Saturday, November 09, 2013

Multicollinearity and collinearity (in multiple regression) - a tutorial

This blog post was written for undergraduate research methods teaching. I have therefore tried to keep everything relatively simple and equation-free. The content is based loosely on more detailed material in my book Serious stats.


What are collinearity and multicollinearity?

Collinearity occurs when two predictor variables (e.g., x1 and x2) in a multiple regression have a non-zero correlation. Multicollinearity occurs when more than two predictor variables (e.g., x1, x2 and x3) are inter-correlated.

How common is collinearity or multicollinearity?

If you collect observational data or data from a non-experimental or quasi-experimental study collinearity or multicollinearity will nearly always be present. The only studies where it won’t tend to occur (unless you are very, very lucky) is in certain designed experiments – notably fully balanced designs such as a factorial ANOVA with equal n per cell. Thus the most important issue is not whether multicollinearity or collinearity is present but what impact it has on your analysis.

Do collinearity or multicollinearity matter?

I find it helpful to break down collinearity and multicollinearity into three situations, of which only the third is common.

[Note: From here on I’ll just use the terms collinearity and multicollinearity more or less interchangeably for convenience. This is also common practice in the literature]

1. Perfect collinearity. If two or more predictors are perfectly collinear (you can perfectly predict one from some combination of the others) then your multiple regression software will either not run (e.g., return an error) or it will drop one or more predictors (and possibly also return an error). Perfect collinearity happens a lot by accident (e.g., if you enter two versions of an identical variable such as the mean score and total score of a scale, or dummy codes for every category of a categorical predictor).

2. Almost perfect collinearity. If the correlation between predictors isn’t quite perfect (but is very close to r = 1) then this can sometimes cause “estimation problems” (meaning that the software you are using might be able to run the analysis or might generate incomplete output). Most modern software can cope with this situation just fine – but even then estimates will be hard to interpret (e.g., be implausibly high or low and have very large standard errors). If your software can cope with this situation then technically the estimates will be correct and you just have an extreme form of situation 3 below.

3. Multicollinearity. As already noted, most situations in which you would use regression (apart from certain designed experiments) involve a degree of multicollinearity. So if a method section ever claims that “multicollinearity is not present”, generally this will be untrue. A better statement to make is something along the lines of “there were no problems with multicollinearity”. However, generally this will also be untrue. For this to be true, the degree of multicollinearity needs to be very small or the sample size very large (or both). Neither is common in psychological research.

To understand why it is necessary to consider what impact multicollinearity has on:

i) the overall regression model,
ii) estimates of the effects of individual predictors.

The good news

Multicollinearity has no impact on the overall regression model and associated statistics such as R2, F ratios and p values. It also should not generally have an impact on predictions made using the overall model. (The latter might not be true if the predictor correlations in the sample don’t reflect the correlations in the situation you are making predictions for – but that isn’t really a multicollinearity issue, but a consequence of having an unrepresentative sample).

The bad news

Multicollinearity is a problem if you are interested in the effects of individual predictors. This turns out to be a major issue in psychology because this is probably the main reason that psychologists use multiple regression: to tease apart the effects of different predictors. There are two main (albeit related) issues here: the first is a philosophical problem and the second is a statistical one.

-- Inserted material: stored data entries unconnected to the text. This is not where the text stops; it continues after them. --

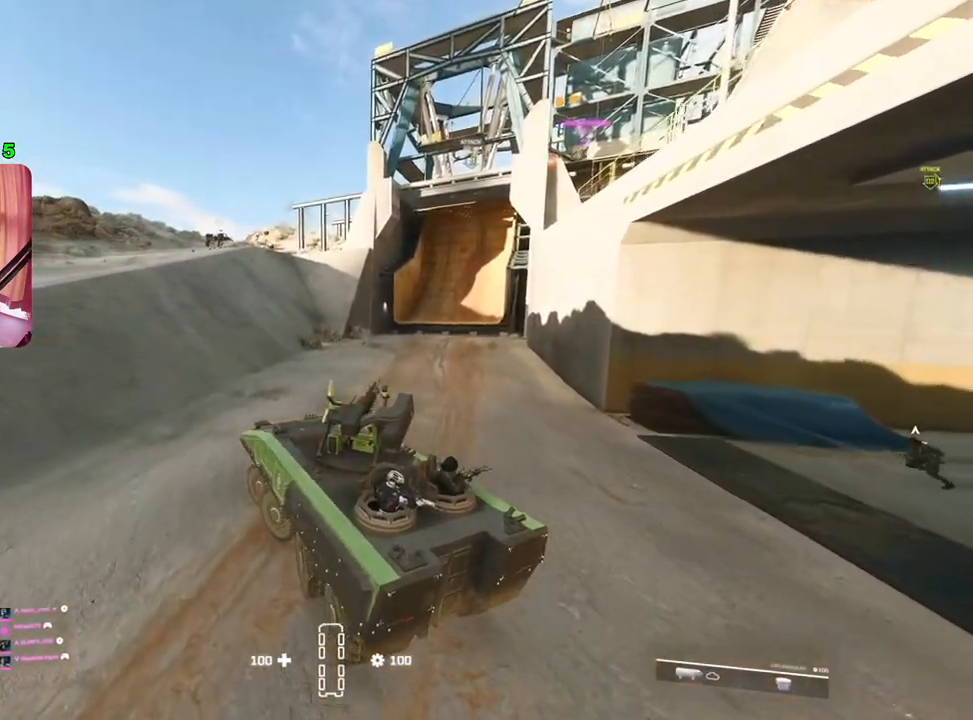
{"buttons": ["R2"], "left_stick": "center", "right_stick": "center", "events": [[167, "left_stick", "left"], [317, "left_stick", "up-left"], [417, "left_stick", "center"]]}
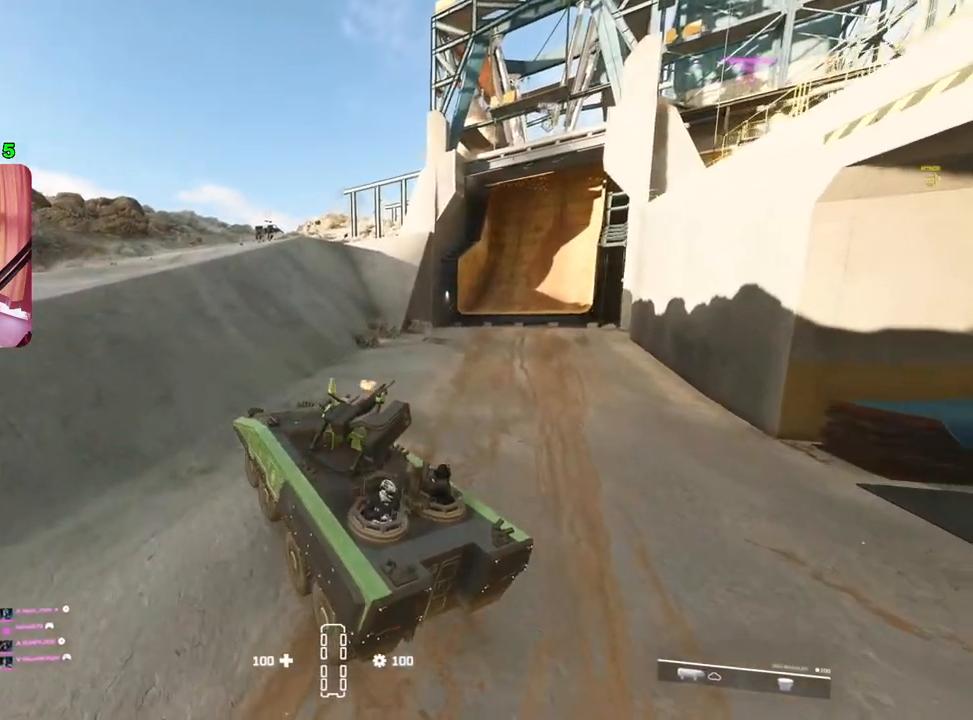
{"buttons": ["R2"], "left_stick": "left", "right_stick": "center", "events": [[17, "left_stick", "up-left"], [200, "left_stick", "center"], [433, "left_stick", "left"]]}
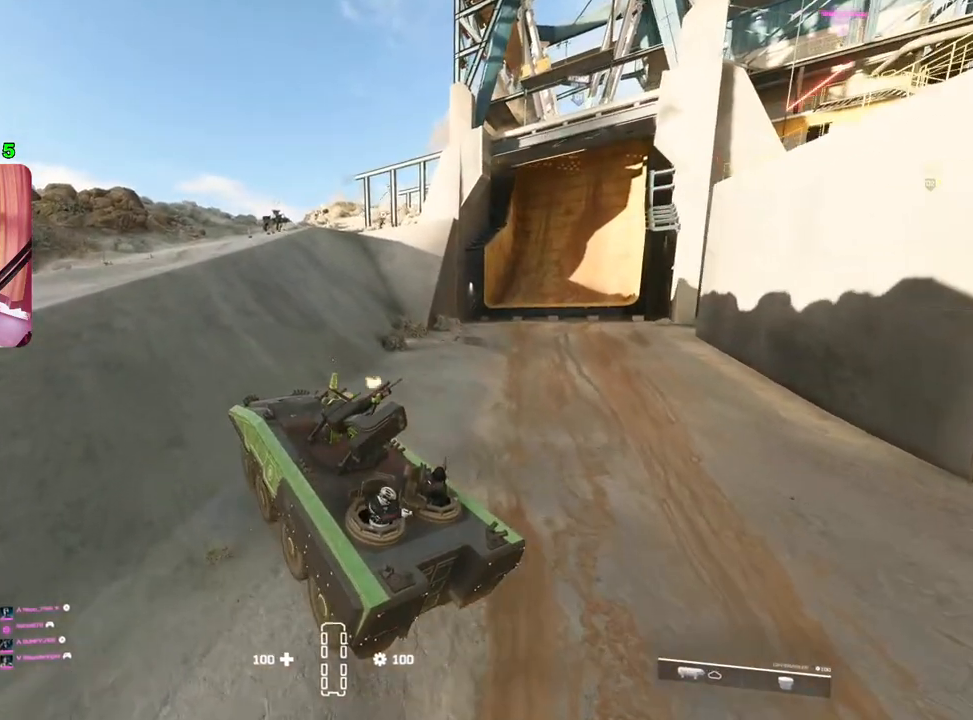
{"buttons": ["R2"], "left_stick": "center", "right_stick": "center", "events": [[117, "left_stick", "up-left"], [233, "left_stick", "center"]]}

The philosophical issue. If two or more predictors are correlated then it is inherently difficult to tease apart their effects. For instance, imagine a study that looks at the effect of happiness and depression on alcohol consumption. If happiness is highly correlated with depression (e.g., r = -.90) then regression commands in packages such as SPSS or R will come up with estimates of the unique effect of happiness on alcohol consumption (by holding depression constant). This estimate is an estimate of the effect of happiness that ignores their shared variance. However, depression isn’t generally constant if happiness varies; they tend to vary together.

The philosophical issue is this: is it meaningful to interpret the unique impact of happiness if happiness and depression are intimately related. Although this philosophical issue is potentially important, researchers often tend to ignore it. The main advice here is to think carefully before trying to interpret individual effects if there is a high level of multicollinearity in your model.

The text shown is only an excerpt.